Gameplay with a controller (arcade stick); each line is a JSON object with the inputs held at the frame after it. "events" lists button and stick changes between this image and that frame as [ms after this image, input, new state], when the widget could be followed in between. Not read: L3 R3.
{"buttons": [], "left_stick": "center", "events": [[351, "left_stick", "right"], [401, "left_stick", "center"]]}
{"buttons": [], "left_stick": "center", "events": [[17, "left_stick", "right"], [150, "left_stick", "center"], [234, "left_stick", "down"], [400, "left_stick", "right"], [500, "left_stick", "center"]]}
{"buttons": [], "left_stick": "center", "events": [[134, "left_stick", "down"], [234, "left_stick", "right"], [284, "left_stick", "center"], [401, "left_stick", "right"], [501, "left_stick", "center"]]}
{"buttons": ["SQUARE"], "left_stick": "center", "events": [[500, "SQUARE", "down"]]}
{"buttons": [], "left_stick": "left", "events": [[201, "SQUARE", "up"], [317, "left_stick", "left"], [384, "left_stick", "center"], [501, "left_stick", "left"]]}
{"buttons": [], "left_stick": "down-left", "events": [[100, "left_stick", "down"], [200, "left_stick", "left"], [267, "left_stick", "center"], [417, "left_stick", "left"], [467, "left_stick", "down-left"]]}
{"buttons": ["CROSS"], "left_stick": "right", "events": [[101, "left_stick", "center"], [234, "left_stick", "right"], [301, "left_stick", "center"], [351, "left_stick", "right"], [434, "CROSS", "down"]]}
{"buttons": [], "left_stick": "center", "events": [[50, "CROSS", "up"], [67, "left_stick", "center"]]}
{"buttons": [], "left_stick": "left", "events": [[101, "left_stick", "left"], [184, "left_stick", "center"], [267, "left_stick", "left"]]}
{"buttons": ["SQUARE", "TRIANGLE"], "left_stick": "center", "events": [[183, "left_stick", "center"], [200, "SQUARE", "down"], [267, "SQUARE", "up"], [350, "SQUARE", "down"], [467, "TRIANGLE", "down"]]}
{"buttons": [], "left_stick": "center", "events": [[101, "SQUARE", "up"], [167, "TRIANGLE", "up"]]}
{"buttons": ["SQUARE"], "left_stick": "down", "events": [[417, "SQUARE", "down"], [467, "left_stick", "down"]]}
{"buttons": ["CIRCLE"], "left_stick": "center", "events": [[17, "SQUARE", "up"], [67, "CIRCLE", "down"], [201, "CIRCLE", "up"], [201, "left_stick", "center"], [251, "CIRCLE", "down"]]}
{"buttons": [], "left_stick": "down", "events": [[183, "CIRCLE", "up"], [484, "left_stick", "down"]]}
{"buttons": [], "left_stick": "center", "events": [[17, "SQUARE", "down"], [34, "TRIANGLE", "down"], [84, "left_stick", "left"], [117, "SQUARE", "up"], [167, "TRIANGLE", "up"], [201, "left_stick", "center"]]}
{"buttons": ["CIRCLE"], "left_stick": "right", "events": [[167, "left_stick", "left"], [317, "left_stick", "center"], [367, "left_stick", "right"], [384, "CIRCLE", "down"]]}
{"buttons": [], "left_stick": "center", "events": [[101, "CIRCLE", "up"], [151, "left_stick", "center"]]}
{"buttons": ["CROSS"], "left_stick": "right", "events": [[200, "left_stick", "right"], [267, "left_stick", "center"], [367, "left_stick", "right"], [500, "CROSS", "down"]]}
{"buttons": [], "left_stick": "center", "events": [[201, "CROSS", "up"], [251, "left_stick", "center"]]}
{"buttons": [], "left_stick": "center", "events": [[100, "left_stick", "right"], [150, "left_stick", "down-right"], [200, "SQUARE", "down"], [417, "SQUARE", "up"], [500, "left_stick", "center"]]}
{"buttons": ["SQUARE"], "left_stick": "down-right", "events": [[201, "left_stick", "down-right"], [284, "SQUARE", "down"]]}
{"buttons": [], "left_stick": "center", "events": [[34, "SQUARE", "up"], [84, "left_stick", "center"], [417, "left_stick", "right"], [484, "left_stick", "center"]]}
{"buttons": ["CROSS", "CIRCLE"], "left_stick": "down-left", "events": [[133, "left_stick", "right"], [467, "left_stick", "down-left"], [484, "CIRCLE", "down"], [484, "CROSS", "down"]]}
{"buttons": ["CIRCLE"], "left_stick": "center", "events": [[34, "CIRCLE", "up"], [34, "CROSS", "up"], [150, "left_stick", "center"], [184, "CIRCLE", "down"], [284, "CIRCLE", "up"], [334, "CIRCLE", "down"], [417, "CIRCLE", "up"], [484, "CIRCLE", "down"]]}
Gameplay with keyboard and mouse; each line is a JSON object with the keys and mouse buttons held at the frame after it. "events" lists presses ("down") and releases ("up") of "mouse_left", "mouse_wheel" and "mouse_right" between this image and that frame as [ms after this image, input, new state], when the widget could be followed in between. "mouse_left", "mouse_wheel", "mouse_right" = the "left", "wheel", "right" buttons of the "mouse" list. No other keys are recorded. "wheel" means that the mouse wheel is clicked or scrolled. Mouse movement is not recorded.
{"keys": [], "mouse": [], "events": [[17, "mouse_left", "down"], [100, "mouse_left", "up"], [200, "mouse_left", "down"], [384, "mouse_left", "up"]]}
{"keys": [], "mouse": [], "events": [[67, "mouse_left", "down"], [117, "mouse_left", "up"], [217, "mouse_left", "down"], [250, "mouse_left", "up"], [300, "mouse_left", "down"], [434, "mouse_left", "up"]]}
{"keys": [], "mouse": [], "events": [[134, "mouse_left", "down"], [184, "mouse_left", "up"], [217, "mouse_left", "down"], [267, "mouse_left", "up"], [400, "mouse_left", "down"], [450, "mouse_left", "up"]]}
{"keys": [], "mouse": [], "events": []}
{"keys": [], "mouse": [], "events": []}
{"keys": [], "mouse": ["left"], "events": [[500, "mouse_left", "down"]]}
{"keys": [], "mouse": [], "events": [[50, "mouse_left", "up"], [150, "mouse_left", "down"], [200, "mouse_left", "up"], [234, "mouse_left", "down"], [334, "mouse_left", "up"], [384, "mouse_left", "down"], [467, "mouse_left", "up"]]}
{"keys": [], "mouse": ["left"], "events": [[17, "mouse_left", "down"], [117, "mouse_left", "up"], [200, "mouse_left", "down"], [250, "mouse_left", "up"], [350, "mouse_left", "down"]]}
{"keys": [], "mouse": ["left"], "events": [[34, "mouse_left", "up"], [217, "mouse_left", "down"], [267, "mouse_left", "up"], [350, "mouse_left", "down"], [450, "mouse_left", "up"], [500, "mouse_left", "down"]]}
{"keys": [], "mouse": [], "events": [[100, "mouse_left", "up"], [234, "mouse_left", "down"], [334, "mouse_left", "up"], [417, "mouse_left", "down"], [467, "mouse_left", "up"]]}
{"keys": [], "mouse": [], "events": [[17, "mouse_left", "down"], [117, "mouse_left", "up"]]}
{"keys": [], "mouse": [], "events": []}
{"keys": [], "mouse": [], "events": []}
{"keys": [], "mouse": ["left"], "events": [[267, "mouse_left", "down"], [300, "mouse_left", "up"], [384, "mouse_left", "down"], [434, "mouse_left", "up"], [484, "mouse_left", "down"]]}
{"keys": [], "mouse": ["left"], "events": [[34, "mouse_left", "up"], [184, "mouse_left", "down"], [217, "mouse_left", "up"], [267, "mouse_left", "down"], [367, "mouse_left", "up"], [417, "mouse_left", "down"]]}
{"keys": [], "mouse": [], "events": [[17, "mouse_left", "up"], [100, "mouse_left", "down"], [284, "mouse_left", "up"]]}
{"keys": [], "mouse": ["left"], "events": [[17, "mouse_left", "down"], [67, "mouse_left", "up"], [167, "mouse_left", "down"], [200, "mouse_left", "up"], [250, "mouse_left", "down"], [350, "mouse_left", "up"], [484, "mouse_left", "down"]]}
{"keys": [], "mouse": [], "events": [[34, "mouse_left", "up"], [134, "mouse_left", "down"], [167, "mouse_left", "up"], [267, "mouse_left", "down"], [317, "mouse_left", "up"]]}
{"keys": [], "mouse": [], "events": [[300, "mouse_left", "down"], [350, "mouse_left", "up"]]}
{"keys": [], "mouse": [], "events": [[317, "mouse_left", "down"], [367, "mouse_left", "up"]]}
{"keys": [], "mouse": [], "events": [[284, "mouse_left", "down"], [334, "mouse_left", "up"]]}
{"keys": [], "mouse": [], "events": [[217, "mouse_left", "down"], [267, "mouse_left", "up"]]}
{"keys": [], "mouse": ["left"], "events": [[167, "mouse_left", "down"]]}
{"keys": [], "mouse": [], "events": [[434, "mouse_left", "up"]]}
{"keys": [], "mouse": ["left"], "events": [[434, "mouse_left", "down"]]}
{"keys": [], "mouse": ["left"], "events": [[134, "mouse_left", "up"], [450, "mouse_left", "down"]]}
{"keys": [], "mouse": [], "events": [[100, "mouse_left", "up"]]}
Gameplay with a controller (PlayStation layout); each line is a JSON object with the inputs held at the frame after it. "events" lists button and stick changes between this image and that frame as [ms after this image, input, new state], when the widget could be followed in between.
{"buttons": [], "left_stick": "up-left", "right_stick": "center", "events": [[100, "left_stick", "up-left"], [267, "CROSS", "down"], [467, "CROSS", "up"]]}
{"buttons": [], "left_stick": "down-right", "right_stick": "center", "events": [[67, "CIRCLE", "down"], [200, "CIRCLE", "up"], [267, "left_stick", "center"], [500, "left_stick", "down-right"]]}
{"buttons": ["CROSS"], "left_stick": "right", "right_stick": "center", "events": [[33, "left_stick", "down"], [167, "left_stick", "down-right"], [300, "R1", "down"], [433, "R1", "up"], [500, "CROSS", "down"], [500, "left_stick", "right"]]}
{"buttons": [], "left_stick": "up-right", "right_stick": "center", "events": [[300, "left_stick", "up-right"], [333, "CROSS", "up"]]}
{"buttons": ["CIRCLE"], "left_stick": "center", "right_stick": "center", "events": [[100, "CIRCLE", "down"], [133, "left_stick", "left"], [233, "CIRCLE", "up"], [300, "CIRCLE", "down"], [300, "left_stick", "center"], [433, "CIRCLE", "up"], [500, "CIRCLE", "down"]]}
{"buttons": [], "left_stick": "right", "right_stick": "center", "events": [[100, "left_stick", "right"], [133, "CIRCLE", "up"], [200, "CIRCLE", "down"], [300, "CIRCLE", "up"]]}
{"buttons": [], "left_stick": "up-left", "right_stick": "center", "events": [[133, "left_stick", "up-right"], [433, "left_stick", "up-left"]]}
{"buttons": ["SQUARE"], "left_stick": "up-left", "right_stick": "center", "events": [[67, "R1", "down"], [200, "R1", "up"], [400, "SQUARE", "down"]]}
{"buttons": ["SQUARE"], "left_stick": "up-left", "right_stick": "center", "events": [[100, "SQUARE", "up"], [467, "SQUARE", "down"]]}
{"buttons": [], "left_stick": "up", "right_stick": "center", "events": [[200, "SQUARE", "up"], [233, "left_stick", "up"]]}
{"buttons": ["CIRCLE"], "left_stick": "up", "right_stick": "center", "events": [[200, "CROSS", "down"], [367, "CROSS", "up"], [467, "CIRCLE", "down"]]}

EXERCISE REQUIREMENTS:
From the material above, copy every line where the word "followed" is found.

TASK RESULT:
Gameplay with a controller (arcade stick); each line is a JSON object with the inputs held at the frame after it. "events" lists button and stick changes between this image and that frame as [ms after this image, input, new state], when the widget could be followed in between. Not read: L3 R3.
Gameplay with keyboard and mouse; each line is a JSON object with the keys and mouse buttons held at the frame after it. "events" lists presses ("down") and releases ("up") of "mouse_left", "mouse_wheel" and "mouse_right" between this image and that frame as [ms after this image, input, new state], when the widget could be followed in between. "mouse_left", "mouse_wheel", "mouse_right" = the "left", "wheel", "right" buttons of the "mouse" list. No other keys are recorded. "wheel" means that the mouse wheel is clicked or scrolled. Mouse movement is not recorded.
Gameplay with a controller (PlayStation layout); each line is a JSON object with the inputs held at the frame after it. "events" lists button and stick changes between this image and that frame as [ms after this image, input, new state], when the widget could be followed in between.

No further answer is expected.